MEETING DATE: Friday July 21, 2006  --  Postponed to Aug 18

Lee Maxwell Presents – What is Wikimedia?

 

By Lee Maxwell

“Wiki-wiki” is an adjective and adverb in native Hawaiian meaning “quick” or “fast.” Wiki in webspeak “is a type of website that allows users to add, remove, or otherwise edit and change all content very quickly and easily, sometimes without the need for registration. This ease of interaction and operation makes a wiki an effective tool for collaborative writing.”

Wikipedia is “an international Web-based free-content encyclopedia.
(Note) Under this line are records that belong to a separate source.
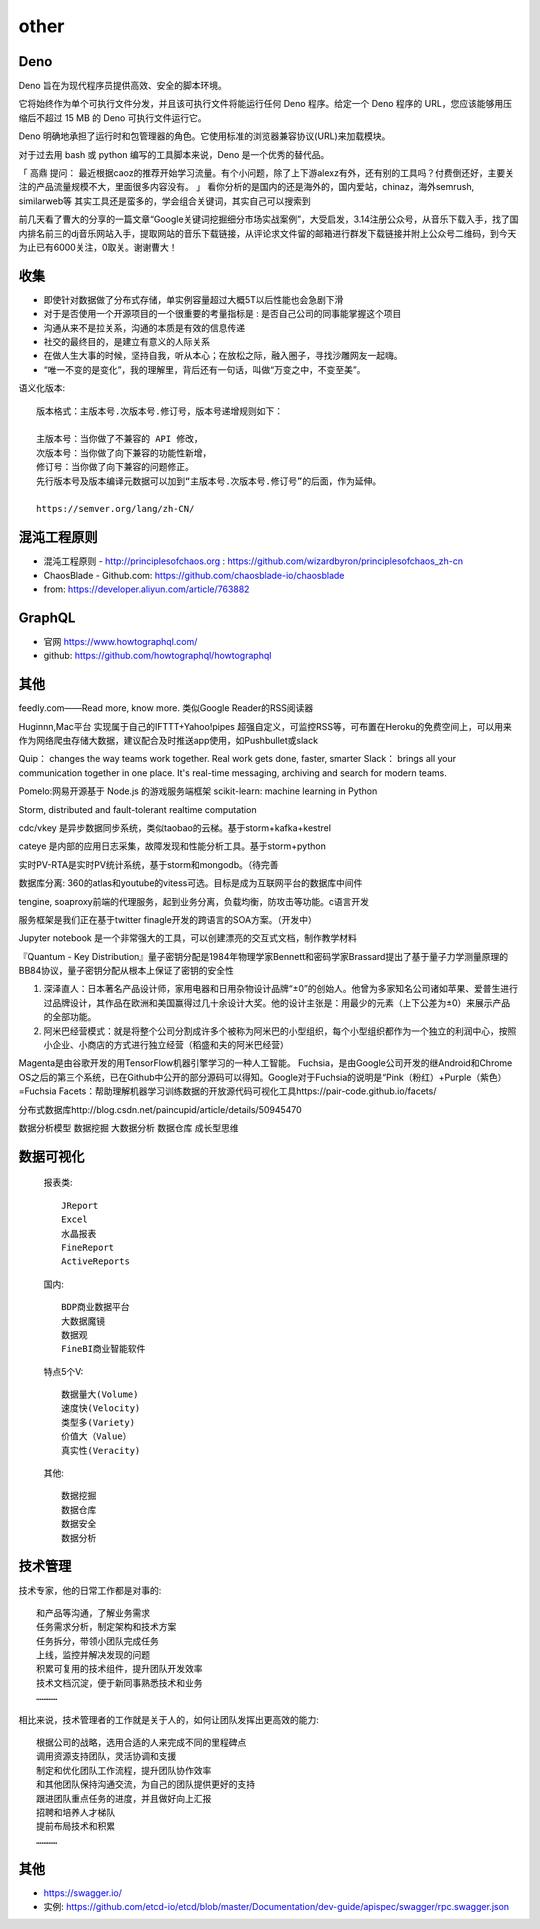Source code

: other
###########

Deno
====

Deno 旨在为现代程序员提供高效、安全的脚本环境。

它将始终作为单个可执行文件分发，并且该可执行文件将能运行任何 Deno 程序。给定一个 Deno 程序的 URL，您应该能够用压缩后不超过 15 MB 的 Deno 可执行文件运行它。

Deno 明确地承担了运行时和包管理器的角色。它使用标准的浏览器兼容协议(URL)来加载模块。

对于过去用 bash 或 python 编写的工具脚本来说，Deno 是一个优秀的替代品。

「 高鼎 提问： 最近根据caoz的推荐开始学习流量。有个小问题，除了上下游alexz有外，还有别的工具吗？付费倒还好，主要关注的产品流量规模不大，里面很多内容没有。 」
看你分析的是国内的还是海外的，国内爱站，chinaz，海外semrush, similarweb等 其实工具还是蛮多的，学会组合关键词，其实自己可以搜索到

前几天看了曹大的分享的一篇文章“Google关键词挖掘细分市场实战案例”，大受启发，3.14注册公众号，从音乐下载入手，找了国内排名前三的dj音乐网站入手，提取网站的音乐下载链接，从评论求文件留的邮箱进行群发下载链接并附上公众号二维码，到今天为止已有6000关注，0取关。谢谢曹大！


收集
====

* 即使针对数据做了分布式存储，单实例容量超过大概5T以后性能也会急剧下滑

* 对于是否使用一个开源项目的一个很重要的考量指标是 : 是否自己公司的同事能掌握这个项目
* 沟通从来不是拉关系，沟通的本质是有效的信息传递
* 社交的最终目的，是建立有意义的人际关系
* 在做人生大事的时候，坚持自我，听从本心；在放松之际，融入圈子，寻找沙雕网友一起嗨。
* “唯一不变的是变化”，我的理解里，背后还有一句话，叫做“万变之中，不变至美”。


语义化版本::

    版本格式：主版本号.次版本号.修订号，版本号递增规则如下：

    主版本号：当你做了不兼容的 API 修改，
    次版本号：当你做了向下兼容的功能性新增，
    修订号：当你做了向下兼容的问题修正。
    先行版本号及版本编译元数据可以加到“主版本号.次版本号.修订号”的后面，作为延伸。

    https://semver.org/lang/zh-CN/


混沌工程原则
============

* 混沌工程原则 - http://principlesofchaos.org : https://github.com/wizardbyron/principlesofchaos_zh-cn
* ChaosBlade - Github.com: https://github.com/chaosblade-io/chaosblade
* from: https://developer.aliyun.com/article/763882

GraphQL
=======

* 官网 https://www.howtographql.com/
* github: https://github.com/howtographql/howtographql

其他
====


feedly.com——Read more, know more.
类似Google Reader的RSS阅读器


Huginnn,Mac平台
实现属于自己的IFTTT+Yahoo!pipes
超强自定义，可监控RSS等，可布置在Heroku的免费空间上，可以用来作为网络爬虫存储大数据，建议配合及时推送app使用，如Pushbullet或slack




Quip： changes the way teams work together. Real work gets done, faster, smarter
Slack： brings all your communication together in one place. It's real-time messaging, archiving and search for modern teams.


Pomelo:网易开源基于 Node.js 的游戏服务端框架
scikit-learn: machine learning in Python

Storm, distributed and fault-tolerant realtime computation


cdc/vkey  是异步数据同步系统，类似taobao的云梯。基于storm+kafka+kestrel

cateye 是内部的应用日志采集，故障发现和性能分析工具。基于storm+python

实时PV-RTA是实时PV统计系统，基于storm和mongodb。（待完善

数据库分离: 360的atlas和youtube的vitess可选。目标是成为互联网平台的数据库中间件

tengine, soaproxy前端的代理服务，起到业务分离，负载均衡，防攻击等功能。c语言开发

服务框架是我们正在基于twitter finagle开发的跨语言的SOA方案。（开发中）




Jupyter notebook 是一个非常强大的工具，可以创建漂亮的交互式文档，制作教学材料


『Quantum - Key Distribution』量子密钥分配是1984年物理学家Bennett和密码学家Brassard提出了基于量子力学测量原理的BB84协议，量子密钥分配从根本上保证了密钥的安全性


1. 深泽直人：日本著名产品设计师，家用电器和日用杂物设计品牌“±0”的创始人。他曾为多家知名公司诸如苹果、爱普生进行过品牌设计，其作品在欧洲和美国赢得过几十余设计大奖。他的设计主张是：用最少的元素（上下公差为±0）来展示产品的全部功能。
2. 阿米巴经营模式：就是将整个公司分割成许多个被称为阿米巴的小型组织，每个小型组织都作为一个独立的利润中心，按照小企业、小商店的方式进行独立经营（稻盛和夫的阿米巴经营）


Magenta是由谷歌开发的用TensorFlow机器引擎学习的一种人工智能。
Fuchsia，是由Google公司开发的继Android和Chrome OS之后的第三个系统，已在Github中公开的部分源码可以得知。Google对于Fuchsia的说明是“Pink（粉红）+Purple（紫色）=Fuchsia
Facets：帮助理解机器学习训练数据的开放源代码可视化工具https://pair-code.github.io/facets/


分布式数据库http://blog.csdn.net/paincupid/article/details/50945470

数据分析模型
数据挖掘
大数据分析
数据仓库
成长型思维

数据可视化
==========

  报表类::

    JReport
    Excel
    水晶报表
    FineReport
    ActiveReports

    
  国内::

    BDP商业数据平台
    大数据魔镜
    数据观
    FineBI商业智能软件


  特点5个V::

    数据量大(Volume)
    速度快(Velocity)
    类型多(Variety)
    价值大（Value）
    真实性(Veracity)

  其他::

    数据挖掘  
    数据仓库
    数据安全
    数据分析


技术管理
========

技术专家，他的日常工作都是对事的::

    和产品等沟通，了解业务需求
    任务需求分析，制定架构和技术方案
    任务拆分，带领小团队完成任务
    上线，监控并解决发现的问题
    积累可复用的技术组件，提升团队开发效率
    技术文档沉淀，便于新同事熟悉技术和业务
    …………

相比来说，技术管理者的工作就是关于人的，如何让团队发挥出更高效的能力::

    根据公司的战略，选用合适的人来完成不同的里程碑点
    调用资源支持团队，灵活协调和支援
    制定和优化团队工作流程，提升团队协作效率
    和其他团队保持沟通交流，为自己的团队提供更好的支持
    跟进团队重点任务的进度，并且做好向上汇报
    招聘和培养人才梯队
    提前布局技术和积累
    …………


其他
====


* https://swagger.io/
* 实例: https://github.com/etcd-io/etcd/blob/master/Documentation/dev-guide/apispec/swagger/rpc.swagger.json





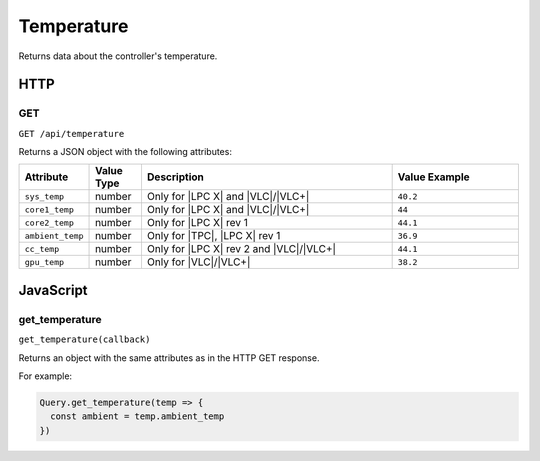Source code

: Temperature
###########

Returns data about the controller's temperature.

HTTP
****

GET
===

``GET /api/temperature``

Returns a JSON object with the following attributes:

.. list-table::
   :widths: 2 2 10 5
   :header-rows: 1

   * - Attribute
     - Value Type
     - Description
     - Value Example
   * - ``sys_temp``
     - number
     - Only for |LPC X| and |VLC|/|VLC+|
     - ``40.2``
   * - ``core1_temp``
     - number
     - Only for |LPC X| and |VLC|/|VLC+|
     - ``44``
   * - ``core2_temp``
     - number
     - Only for |LPC X| rev 1
     - ``44.1``
   * - ``ambient_temp``
     - number
     - Only for |TPC|, |LPC X| rev 1
     - ``36.9``
   * - ``cc_temp``
     - number
     - Only for |LPC X| rev 2 and |VLC|/|VLC+|
     - ``44.1``
   * - ``gpu_temp``
     - number
     - Only for |VLC|/|VLC+|
     - ``38.2``

JavaScript
**********

get_temperature
===============

``get_temperature(callback)``

Returns an object with the same attributes as in the HTTP GET response.

For example:

.. code-block:: js

   Query.get_temperature(temp => {
     const ambient = temp.ambient_temp
   })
It exists as a wiki, a website that allows visitors to edit its content; the word Wikipedia itself is a portmanteau of wiki and encyclopedia.  Wikipedia is written collaboratively [and anonymously – Lee] by volunteers, allowing articles to be changed by anyone with access to the website.” (All definitions courtesy of Wikipedia.)

I will discuss Wikipedia and other projects created by the Wikimedia Foundation, including Wiktionary, Wikiquote, Wikibooks, Wikinews and others. Like thousands of other Wikipedians, I have written some articles and edited many others. Yet I’ve only been using Wikipedia off-and-on for about a year, and I am always learning something new about the project and other Wikimedia projects.

I think Wikipedia is fascinating, in part because of the philosophical assumptions behind it: that everyone has a right to contribute, that most contributors will do the best they can to write informatively and accurately, and that the openness of Wikipedia helps ensure its accuracy, the same concept of excellence behind open-source software like Linux and Mozilla. As Larry Sanger, former Wikipedia editor, is quoted by Wikipedia, “Given enough eyeballs, all errors are shallow,” that eventually the Wikipedia community finds and corrects errors.

I look forward to discussing Wikipedia with you at the July general meeting.